Two phenomenal monologues – by actors Eelco Smits and Just van Bommel – form the heart of it Pride & PrejudiceFlorian Myjer’s debut as a director at Theater Oostpool. You might want to wrap them up and take them with you to give as gifts to people if the situation calls for it. They are highly concentrated doses of comfort, recognition, new insight. And: sublimely played.
The starting point for Myjer’s performance was Jane Austen’s 1813 novel of the same name about Elizabeth, a young woman who, because of the pride and prejudices in the title, initially rejects her dream man but eventually – romcom avant la lettre – realizes her mistake and accepts his proposal.
The book was quite progressive for its time, with such a sharp, witty female narrator, and also because of Austen’s criticism of how women’s freedom of movement was structurally restricted. But in other areas (what Darcy, that so-called dream man, says, for example, and the way in which Austen dismisses female secondary characters – the ‘hysterical’ mother, the ‘heated’ sister) it appears that some progress has been made in the field of feminist consciousness over the past two centuries.
What particularly appealed to Myjer in the book is not the stale, romantic misunderstanding between Elizabeth and Darcy, but how compelling and harmful prejudices and expectations can be. And in particular, here, in the field of gender.
Classic in rapid succession
‘Soul murder’ is what writer, professor and political activist bell hooks called the form of self-betrayal that growing children, both girls and boys, are taught to thrive in a patriarchal system. How exactly this soul murder comes about, all the subtle (and less subtle) experiences that lead children from a very young age to disqualify a fundamental part of their emotional spectrum, and thus themselves, is what Florian Myjer explains in Pride & Prejudice investigates.

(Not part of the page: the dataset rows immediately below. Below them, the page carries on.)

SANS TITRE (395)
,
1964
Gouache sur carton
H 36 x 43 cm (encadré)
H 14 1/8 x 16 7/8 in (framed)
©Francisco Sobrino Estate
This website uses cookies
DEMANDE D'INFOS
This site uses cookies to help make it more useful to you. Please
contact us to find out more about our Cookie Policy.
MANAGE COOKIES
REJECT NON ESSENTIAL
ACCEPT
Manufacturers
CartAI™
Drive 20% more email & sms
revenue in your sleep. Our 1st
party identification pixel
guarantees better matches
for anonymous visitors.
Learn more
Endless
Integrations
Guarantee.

To this end, he has his three wonderful actors (in addition to Smits and Van Bommel, also Kharim Amier) drive through the plot of Austen’s classic at speed and with contagious playing pleasure, always slowing down when a statement about gender roles passes. For example, the long list of requirements that a woman must meet in Darcy’s eyes to be called ‘developed’. Or the hilarious scene in which Darcy (Smits) mansplains Elizabeth (Van Bommel) about traits that are ‘biologically speaking’ male or female.

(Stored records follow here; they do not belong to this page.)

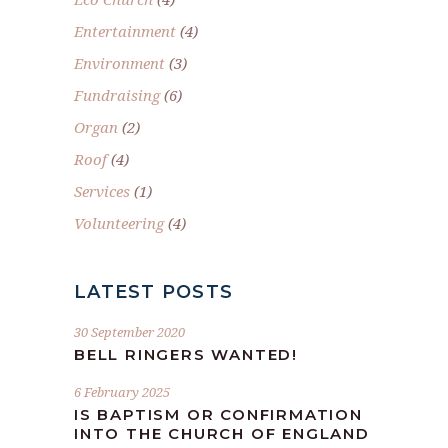
Entertainment
(4)
Environment
(3)
Fundraising
(6)
Organ
(2)
Roof
(4)
Services
(1)
Volunteering
(4)
LATEST POSTS
30 September 2020
BELL RINGERS WANTED!
6 February 2025
IS BAPTISM OR CONFIRMATION
INTO THE CHURCH OF ENGLAND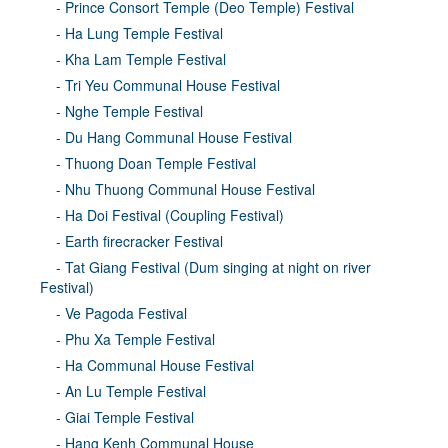
-
Prince Consort Temple (Deo Temple) Festival
-
Ha Lung Temple Festival
-
Kha Lam Temple Festival
-
Tri Yeu Communal House Festival
-
Nghe Temple Festival
-
Du Hang Communal House Festival
-
Thuong Doan Temple Festival
-
Nhu Thuong Communal House Festival
-
Ha Doi Festival (Coupling Festival)
-
Earth firecracker Festival
-
Tat Giang Festival (Dum singing at night on river
Festival)
-
Ve Pagoda Festival
-
Phu Xa Temple Festival
-
Ha Communal House Festival
-
An Lu Temple Festival
-
Giai Temple Festival
-
Hang Kenh Communal House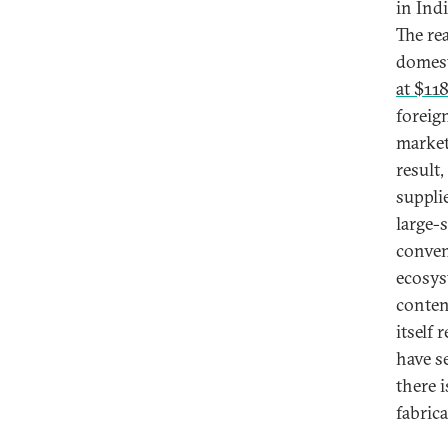
in Ind
The re
domest
at $118
foreig
market
result
supplie
large-
conven
ecosys
conten
itself
have s
there 
fabric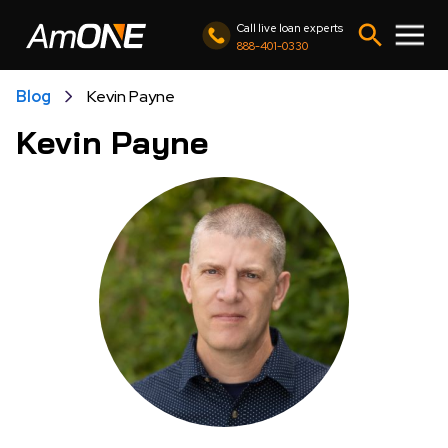
Call live loan experts
888-401-0330
Blog
Kevin Payne
Kevin Payne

Myjer intersperses this cheerful Austen parody with his own texts, partly created from conversations with the actors. They are simple anecdotes, told dryly, very cleverly dosed, about what it is like to grow up as a boy, when you do not fit within the traditional, male gender box. Some are touching, others choke your throat.
The highlight was those two incomparable monologues. Van Smits, about the loneliness that this toxic construct of prescribed gender roles causes – the feeling of inferiority, self-contempt, and envy too. And from Van Bommel, about the real insecurity that they, as non-binary people, experience on a daily basis, and how this makes a vulnerable attitude impossible, because it is literally life-threatening.
With his directorial debut, Myjer uses all emotional registers: from hilarious comedy scenes to intensely moving testimonies, from endearment to fury. This is what theater is for.